ABOUT THIS EXERCISE:
Edit the entries from the line with "für den Transit Custom I aus 9 oder 12 mm" to the line with "Hard Skills dan Soft Skills" by putting "Pappelsperrholz" in place of "Birkensperrholz" and leaving everything else as it is. Write out only those lines, without the pictures.

Source data
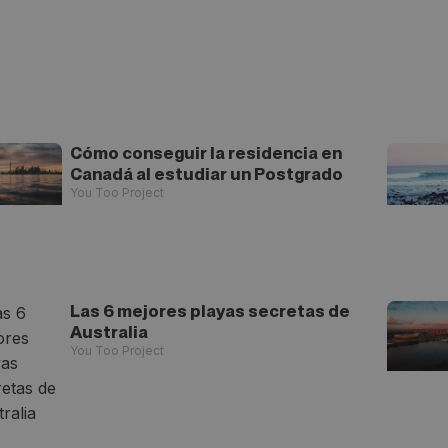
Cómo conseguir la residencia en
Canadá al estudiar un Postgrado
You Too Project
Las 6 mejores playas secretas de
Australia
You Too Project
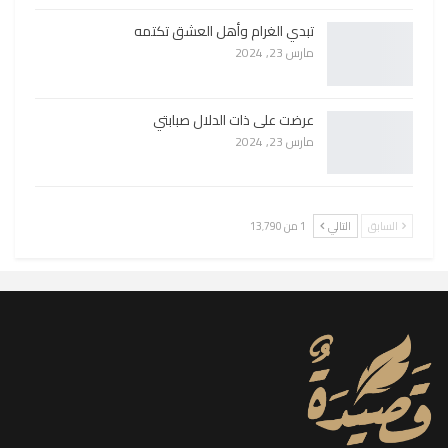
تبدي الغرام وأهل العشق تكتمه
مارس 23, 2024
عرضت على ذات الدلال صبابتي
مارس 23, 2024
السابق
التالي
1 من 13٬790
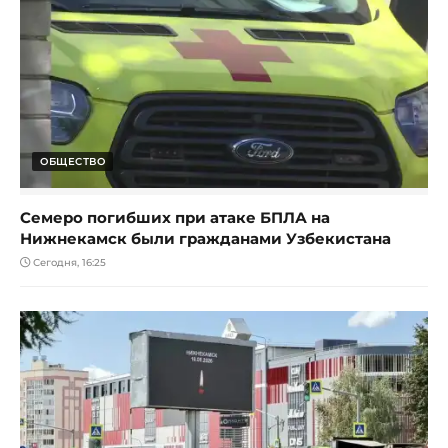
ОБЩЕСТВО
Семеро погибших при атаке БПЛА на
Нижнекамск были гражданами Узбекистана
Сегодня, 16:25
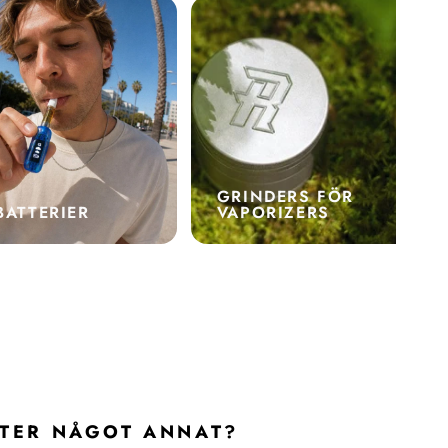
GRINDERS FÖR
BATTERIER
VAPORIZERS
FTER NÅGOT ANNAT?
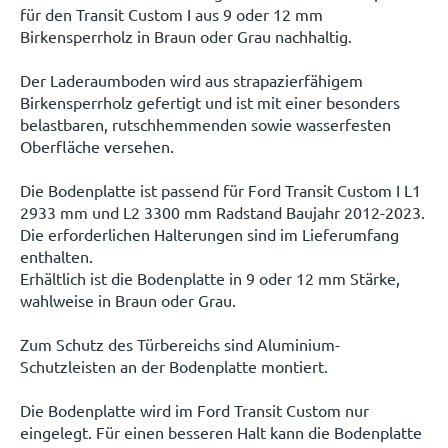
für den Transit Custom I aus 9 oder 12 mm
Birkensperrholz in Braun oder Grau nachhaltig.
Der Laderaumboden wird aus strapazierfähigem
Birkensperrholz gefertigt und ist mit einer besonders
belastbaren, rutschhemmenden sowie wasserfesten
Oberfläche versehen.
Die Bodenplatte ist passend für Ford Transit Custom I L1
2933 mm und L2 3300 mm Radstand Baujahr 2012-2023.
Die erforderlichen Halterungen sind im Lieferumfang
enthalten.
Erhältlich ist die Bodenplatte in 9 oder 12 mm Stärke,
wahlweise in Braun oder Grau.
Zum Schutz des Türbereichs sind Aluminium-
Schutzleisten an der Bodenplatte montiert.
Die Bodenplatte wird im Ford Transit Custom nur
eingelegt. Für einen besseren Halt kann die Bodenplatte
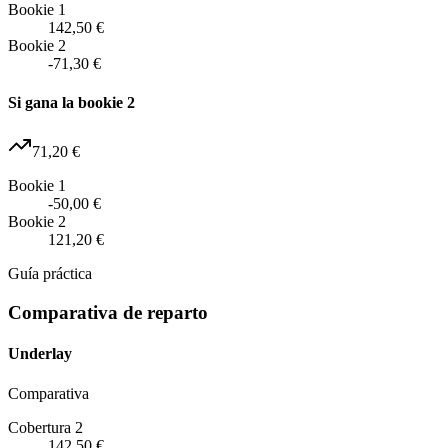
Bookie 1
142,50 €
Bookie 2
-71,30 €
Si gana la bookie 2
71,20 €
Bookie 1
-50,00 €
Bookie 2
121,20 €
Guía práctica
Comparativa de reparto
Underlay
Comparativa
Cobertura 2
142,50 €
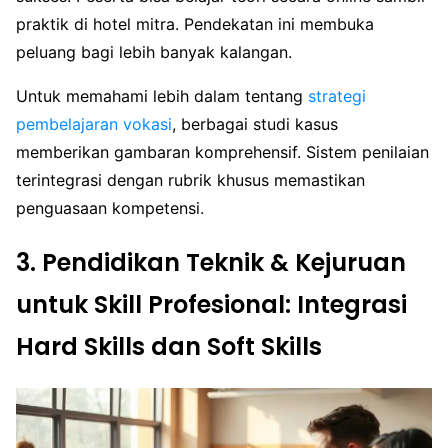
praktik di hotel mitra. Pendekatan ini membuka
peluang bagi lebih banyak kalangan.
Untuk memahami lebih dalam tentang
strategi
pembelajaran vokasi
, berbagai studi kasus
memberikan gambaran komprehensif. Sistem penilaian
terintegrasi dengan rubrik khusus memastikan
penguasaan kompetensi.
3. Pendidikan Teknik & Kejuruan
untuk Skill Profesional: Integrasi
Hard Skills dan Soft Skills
...
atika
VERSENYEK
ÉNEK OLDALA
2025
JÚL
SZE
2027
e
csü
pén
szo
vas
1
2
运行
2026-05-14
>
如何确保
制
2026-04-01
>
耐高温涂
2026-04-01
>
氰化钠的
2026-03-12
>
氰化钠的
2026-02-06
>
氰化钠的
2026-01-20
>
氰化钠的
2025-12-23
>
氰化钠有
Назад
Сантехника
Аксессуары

ANSWER SPACE:
für den Transit Custom I aus 9 oder 12 mm
Pappelsperrholz in Braun oder Grau nachhaltig.
Der Laderaumboden wird aus strapazierfähigem
Pappelsperrholz gefertigt und ist mit einer besonders
belastbaren, rutschhemmenden sowie wasserfesten
Oberfläche versehen.
Die Bodenplatte ist passend für Ford Transit Custom I L1
2933 mm und L2 3300 mm Radstand Baujahr 2012-2023.
Die erforderlichen Halterungen sind im Lieferumfang
enthalten.
Erhältlich ist die Bodenplatte in 9 oder 12 mm Stärke,
wahlweise in Braun oder Grau.
Zum Schutz des Türbereichs sind Aluminium-
Schutzleisten an der Bodenplatte montiert.
Die Bodenplatte wird im Ford Transit Custom nur
eingelegt. Für einen besseren Halt kann die Bodenplatte
Bookie 1
142,50 €
Bookie 2
-71,30 €
Si gana la bookie 2
71,20 €
Bookie 1
-50,00 €
Bookie 2
121,20 €
Guía práctica
Comparativa de reparto
Underlay
Comparativa
Cobertura 2
142,50 €
praktik di hotel mitra. Pendekatan ini membuka
peluang bagi lebih banyak kalangan.
Untuk memahami lebih dalam tentang
strategi
pembelajaran vokasi
, berbagai studi kasus
memberikan gambaran komprehensif. Sistem penilaian
terintegrasi dengan rubrik khusus memastikan
penguasaan kompetensi.
3. Pendidikan Teknik & Kejuruan
untuk Skill Profesional: Integrasi
Hard Skills dan Soft Skills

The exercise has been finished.